Workflow Automation: Workflow automation is different from RPA. It manages processes and approvals across departments. It handles complex tasks like patient intake, treatment authorizations, and communication between departments. When combined with RPA, workflow automation creates full digital revenue cycles, improving teamwork and cutting delays.
For example, Keragon’s automation platform connects with over 300 healthcare tools without needing complex IT support. It follows HIPAA rules and offers AI help. Using these technologies together lets healthcare providers work better than just using task automation alone.
Healthcare practices in the U.S. that want to improve claims management can gain much by using RPA along with AI and workflow automation. These technologies can:
The next steps include choosing automation platforms that can grow and work well with healthcare systems. It is important to talk with legal and compliance teams to manage risks. Training administrative staff to use these new systems effectively is also key.
Using RPA and AI-based solutions for claims management gives healthcare groups clear benefits with measurable money savings. As technology advances, combining robotic software bots with smart AI will likely become normal. This will reduce administrative work, lower mistakes, and support sustainable healthcare services.

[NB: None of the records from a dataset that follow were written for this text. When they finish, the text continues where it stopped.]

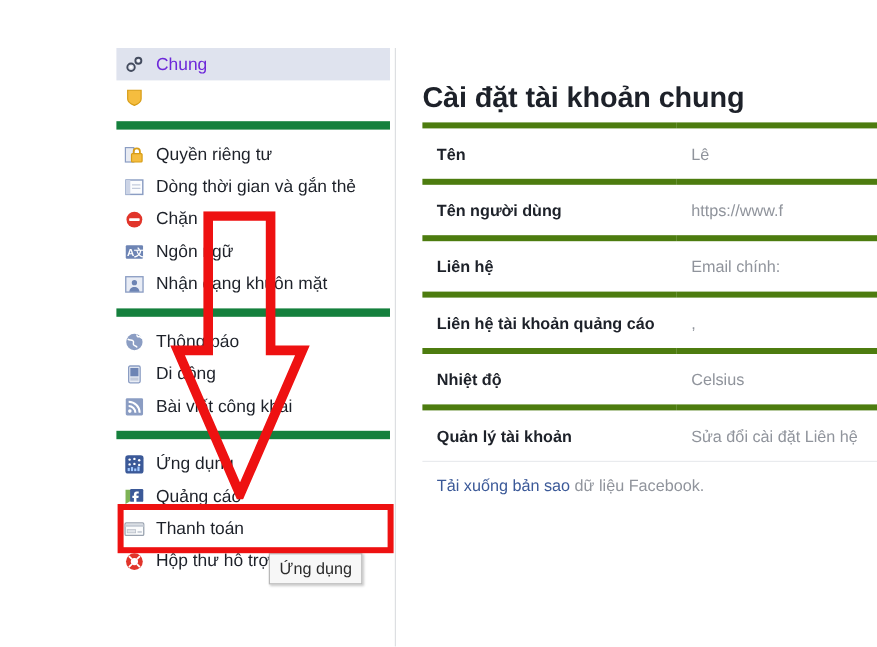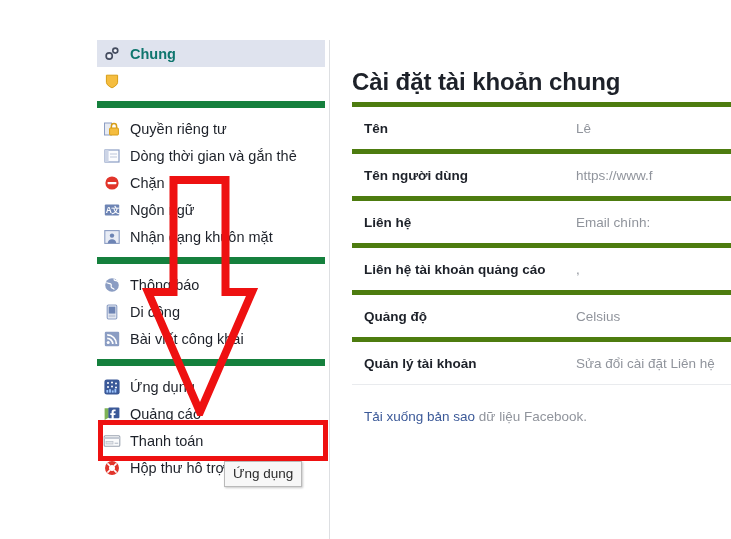"Chung" .nav-item.selected .nav-label { color: #0f766e -> #6d28d9; font-weight: bold -> normal }
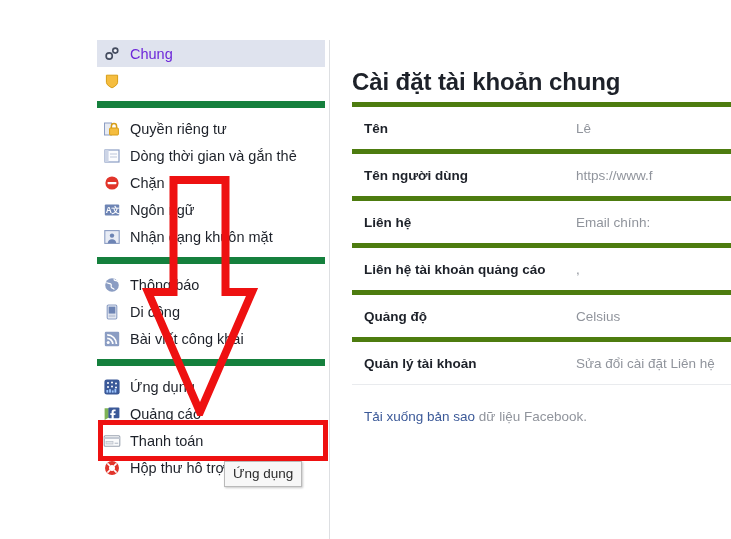"Quảng độ" td.row-label { text: Quảng -> Nhiệt }
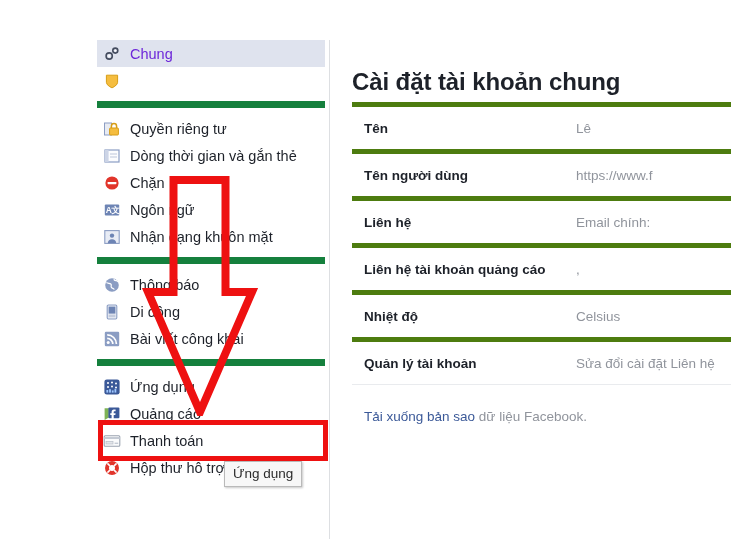"Tải xuống bản sao dữ" #download-row { padding: 24px 0 0 12px -> 12px 0 0 12px }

RPA automates repetitive, rules-based business processes, reducing errors and costs in RCM. It improves data processing efficiency and enhances patient satisfaction by enabling quicker and more accurate administrative tasks.
RPA has led to significant improvements, such as a 68% reduction in errors and a 72% decrease in processing times for medical record inquiries, ultimately resulting in enhanced workflow costs and staff morale.
RPA optimizes various aspects of RCM including patient scheduling, prior authorization, eligibility verification, charge capture, claims management, account settlement, payment posting, denial management, reporting and analytics, and contract management.
RPA streamlines patient scheduling by automating data collection and appointment booking, reducing manual errors and increasing scheduling efficiency while notifying patients of delays promptly.
Automating prior authorizations speeds up the process, minimizes errors, and allows for real-time analysis of medical records, improving patient care and satisfaction by reducing unnecessary delays.
RPA automates the charge capture process by extracting data from EHRs and clinical documentation, ensuring accurate billing and compliance, which minimizes the risk of missed or incorrect charges.
RPA checks for errors in claims submissions, automates claims status processes, and has been shown to save billions in administrative costs, thereby reducing the overall claim management burden.
RPA sorts and prioritizes claims denials by cause and urgency, enabling efficient resolution and increasing the success rate of appeals while reducing risks associated with incorrect data.
RPA automates the generation of comprehensive revenue cycle reports, providing timely insights on key performance indicators like claims status and denial management, aiding decision-making for financial and operational strategies.
It’s essential to involve legal teams for regulatory compliance, use pilot processes to identify friction points, ensure data security through encryption, define clear roles for management, and maintain ongoing monitoring for effectiveness.